We’ve been here before. Back in October last year, the Scottish party formed a secret cell under the friendly title of “Operation Arse”. The arse in question was Mr Johnson’s, and the operation was the Scottish Tory effort to persuade colleagues south of the Border to elect more or less anyone else. The only public dissenter from this inhumation mission was Johnson cosplayer Ross Thomson, who branded his colleagues “arseholes” for their leadership manoeuvrings. We can only assume that Scottish Tory sphincters are tightening again.

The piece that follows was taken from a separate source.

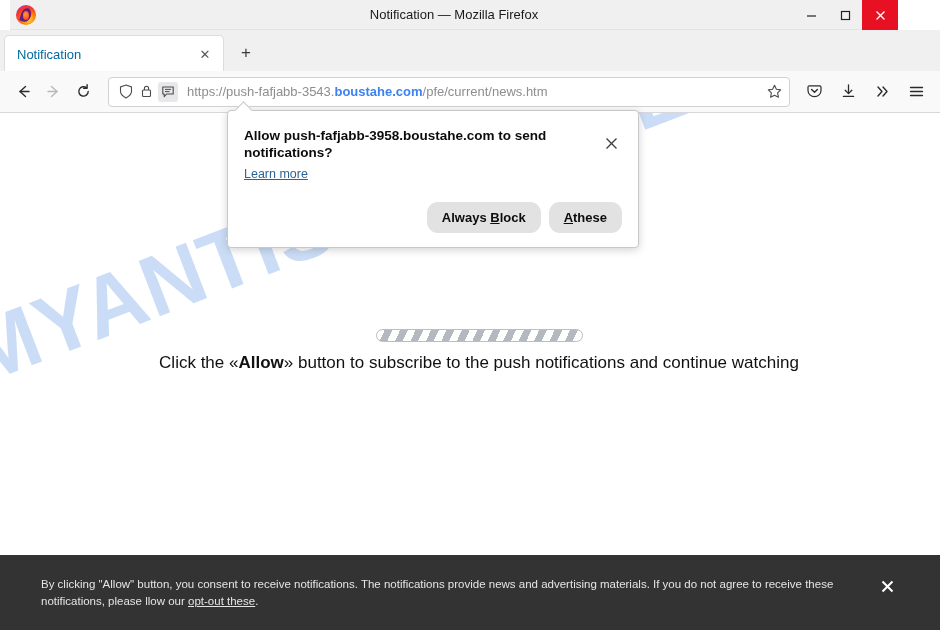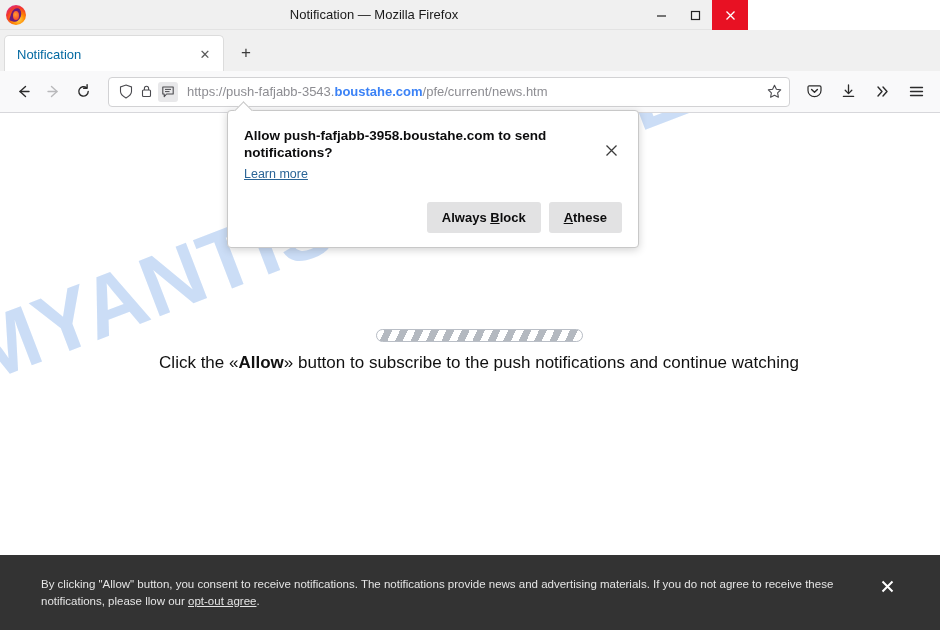"Notification — Mozilla Firefox" .titlebar { left: 0 -> 10px; width: 748px -> 888px }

Their anxieties seem well founded. The party ran the numbers in internal polling back in 2018, inviting the Scottish public to react to the prospect of Johnson in Number 10. They concluded that Boris’s tangled headship might cost the party 12 of their 13 Westminster seats and throw further barbs on to the path of thorns lying between Ruth Davidson and any serious pitch for Bute House. You can understand why these findings might focus minds. It is difficult to believe Boris Johnson’s appeal is wider and deeper with Scots now than it was last year.

There’s many a slip ‘twixt the cup and the lip. Johnson might screw it up again. Perhaps MPs – antipathetic to him – will conspire to keep him out of the final two. The victor might be any one of the deeply malign bunch of doughballs, cynics, halfwits, self-deceivers, self-promoters, lunatics, heartless ghouls, heart-felt ghouls, carrion-crawlers, chancers, crooks, dogwhistlers, oddballs and blazered weirdos likely to be in contention.

Whether it is Gove or Leadsom, Johnson or Raab, whichever character emerges as the victor, Ruth Davidson’s party will be left pondering their own identity crisis – a crisis which Theresa May’s leadership only deferred. The question is this: are they truly a distinct party with distinct identity and politics, or just a local branch, marching in lock step with their southern colleagues?

Thus far, Davidson has tried to speak in both voices, selectively associating herself with and distancing herself from the work of her London colleagues, as self-interest tends. She wants to take the credit, and to avoid responsibility for the unpopular decisions. This constructive ambiguity cannot be sustained forever. Boris or not, when Theresa May’s ankles finally rust through, for Scottish Tories, there’s no avoiding the discord.